:: Work to be completed ::
Reproduce word for word the part of the records that opens with the line containing "हे ईश्वर । कवि" and closes with the line containing "Plugin : Deply to container", including both of those lines. Leave the pictures out of your answer.

:: Information supplied ::
_ _ _ _ _
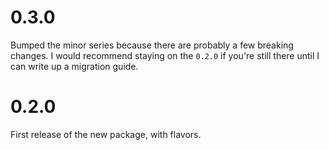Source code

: # 0.3.0

Bumped the minor series because there are probably a few breaking changes. I would recommend staying on the `0.2.0` if you're still there until I can write up a migration guide.

# 0.2.0 

First release of the new package, with flavors.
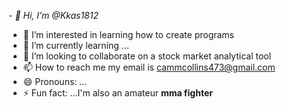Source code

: <em>- 👋 Hi, I’m @Kkas1812</em>
- 👀 I’m interested in learning how to create programs
- 🌱 I’m currently learning ...
- 💞️ I’m looking to collaborate on a stock market analytical tool
- 📫 How to reach me my email is cammcollins473@gmail.com 
- 😄 Pronouns: ...
- ⚡ Fun fact: ...I'm also an amateur <strong>mma fighter</strong> 

<!---
Kkas1812/Kkas1812 is a ✨ special ✨ repository because its `README.md` (this file) appears on your GitHub profile.
You can click the Preview link to take a look at your changes.
--->
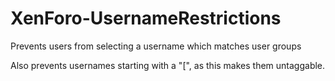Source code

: # XenForo-UsernameRestrictions

Prevents users from selecting a username which matches user groups

Also prevents usernames starting with a "[", as this makes them untaggable.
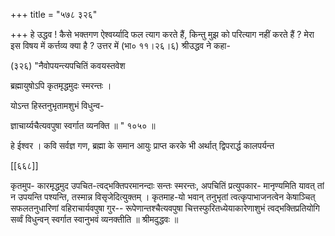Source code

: +++
title = "५७८ ३२६"

+++
हे उद्धव ! कैसे भक्तगण ऐश्वर्य्यादि फल त्याग करते हैं, किन्तु मुझ को परित्याग नहीं करते हैं ? मेरा इस विषय में कर्त्तव्य क्या है ? उत्तर में (भा० ११।२६।६) श्रीउद्धव ने कहा- 

(३२६) "नैवोपयन्त्यपचितिं कवयस्तवेश 

ब्रह्मायुषोऽपि कृतमृद्धमुदः स्मरन्तः । 

योऽन्त हिस्तनुभृतामशुभं विधुन्व- 

ज्ञाचार्य्यचैत्यवपुषा स्वर्गात व्यनक्ति ॥ " १०५० ॥ 

हे ईश्वर । कवि सर्वज्ञ गण, ब्रह्मा के समान आयुः प्राप्त करके भी अर्थात् द्विपरार्द्ध कालपर्यन्त 

[[६६८]] 

कृतमुप- कारमृद्धमुद उपचित-त्वद्भक्तिपरमानन्दाः सन्तः स्मरन्तः, अपचितिं प्रत्युपकार- मानृण्यमिति यावत् तां न उपयन्ति पश्यन्ति, तस्मान्न विसृजेदित्युक्तम् । कृतमाह-यो भवान् तनुभृतां त्वत्कृपाभाजनत्वेन केषाञ्चित् सफलतनुधारिणां वहिराचार्यवपुषा गुर-- रूपेणान्तश्चैत्यवपुषा चित्तस्फुरितध्येयाकारेणाशुभं त्वद्भक्तिप्रतियोगि सर्व्वं विधुन्वन् स्वर्गात स्वानुभवं व्यनक्तीति ॥ श्रीमदुद्धवः ॥ 
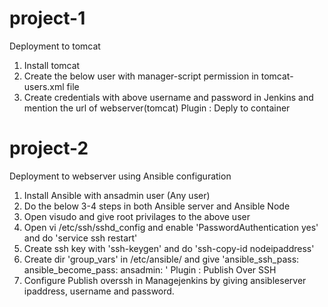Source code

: # project-1
Deployment to tomcat
  1. Install tomcat
  2. Create the below user with manager-script permission in tomcat-users.xml file
     <user username="deployer" password="deployer" roles="manager-script"/>
  3. Create credentials with above username and password in Jenkins and mention the url of webserver(tomcat)
  Plugin : Deply to container


# project-2
Deployment to webserver using Ansible configuration
  1. Install Ansible with ansadmin user (Any user)
  2. Do the below 3-4 steps in both Ansible server and Ansible Node
  3. Open visudo and give root privilages to the above user
  4. Open vi /etc/ssh/sshd_config and enable 'PasswordAuthentication yes' and do 'service ssh restart'
  5. Create ssh key with 'ssh-keygen' and do 'ssh-copy-id nodeipaddress'
  6. Create dir 'group_vars' in /etc/ansible/ and give 'ansible_ssh_pass: ansible_become_pass: ansadmin: '
  Plugin : Publish Over SSH
  6. Configure Publish overssh in Managejenkins by giving ansibleserver ipaddress, username and password.
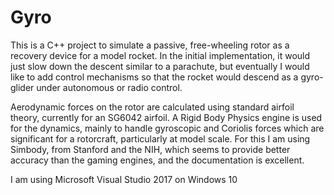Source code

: # Gyro

This is a C++ project to simulate a passive, free-wheeling rotor as a recovery device for a model rocket. In the initial implementation, it would just slow down the descent similar to a parachute, but eventually I would like to add control mechanisms so that the rocket would descend as a gyro-glider under autonomous or radio control.

Aerodynamic forces on the rotor are calculated using standard airfoil theory, currently for an SG6042 airfoil. A Rigid Body Physics engine is used for the dynamics, mainly to handle gyroscopic and Coriolis forces which are significant for a rotorcraft, particularly at model scale. For this I am using Simbody, from Stanford and the NIH, which seems to provide better accuracy than the gaming engines, and the documentation is excellent.

I am using Microsoft Visual Studio 2017 on Windows 10
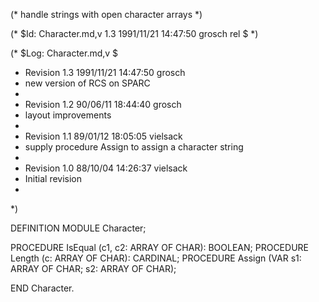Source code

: (* handle strings with open character arrays *)

(* $Id: Character.md,v 1.3 1991/11/21 14:47:50 grosch rel $ *)

(* $Log: Character.md,v $
 * Revision 1.3  1991/11/21  14:47:50  grosch
 * new version of RCS on SPARC
 *
 * Revision 1.2  90/06/11  18:44:40  grosch
 * layout improvements
 * 
 * Revision 1.1	 89/01/12  18:05:05  vielsack
 * supply procedure Assign to assign a character string
 * 
 * Revision 1.0	 88/10/04  14:26:37  vielsack
 * Initial revision
 * 
 *)

DEFINITION MODULE Character;

PROCEDURE IsEqual	(c1, c2: ARRAY OF CHAR): BOOLEAN;
PROCEDURE Length	(c: ARRAY OF CHAR): CARDINAL;
PROCEDURE Assign	(VAR s1: ARRAY OF CHAR; s2: ARRAY OF CHAR);

END Character.
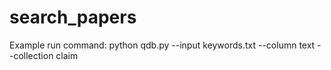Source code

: # search_papers

Example run command:
python qdb.py --input keywords.txt --column text --collection claim
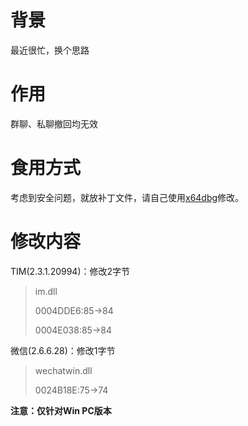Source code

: # 背景

最近很忙，换个思路

# 作用

群聊、私聊撤回均无效

# 食用方式

考虑到安全问题，就放补丁文件，请自己使用[x64dbg](http://x64dbg.com)修改。

# 修改内容

TIM(2.3.1.20994)：修改2字节

> im.dll
>
> 0004DDE6:85->84
>
> 0004E038:85->84

微信(2.6.6.28)：修改1字节

> wechatwin.dll
>
> 0024B18E:75->74

**注意：仅针对Win PC版本**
_ _ _ _ _
:: Result of this exercise ::
हे ईश्वर । कवि सर्वज्ञ गण, ब्रह्मा के समान आयुः प्राप्त करके भी अर्थात् द्विपरार्द्ध कालपर्यन्त 

[[६६८]] 

कृतमुप- कारमृद्धमुद उपचित-त्वद्भक्तिपरमानन्दाः सन्तः स्मरन्तः, अपचितिं प्रत्युपकार- मानृण्यमिति यावत् तां न उपयन्ति पश्यन्ति, तस्मान्न विसृजेदित्युक्तम् । कृतमाह-यो भवान् तनुभृतां त्वत्कृपाभाजनत्वेन केषाञ्चित् सफलतनुधारिणां वहिराचार्यवपुषा गुर-- रूपेणान्तश्चैत्यवपुषा चित्तस्फुरितध्येयाकारेणाशुभं त्वद्भक्तिप्रतियोगि सर्व्वं विधुन्वन् स्वर्गात स्वानुभवं व्यनक्तीति ॥ श्रीमदुद्धवः ॥ 
Source code

: # project-1
Deployment to tomcat
  1. Install tomcat
  2. Create the below user with manager-script permission in tomcat-users.xml file
     <user username="deployer" password="deployer" roles="manager-script"/>
  3. Create credentials with above username and password in Jenkins and mention the url of webserver(tomcat)
  Plugin : Deply to container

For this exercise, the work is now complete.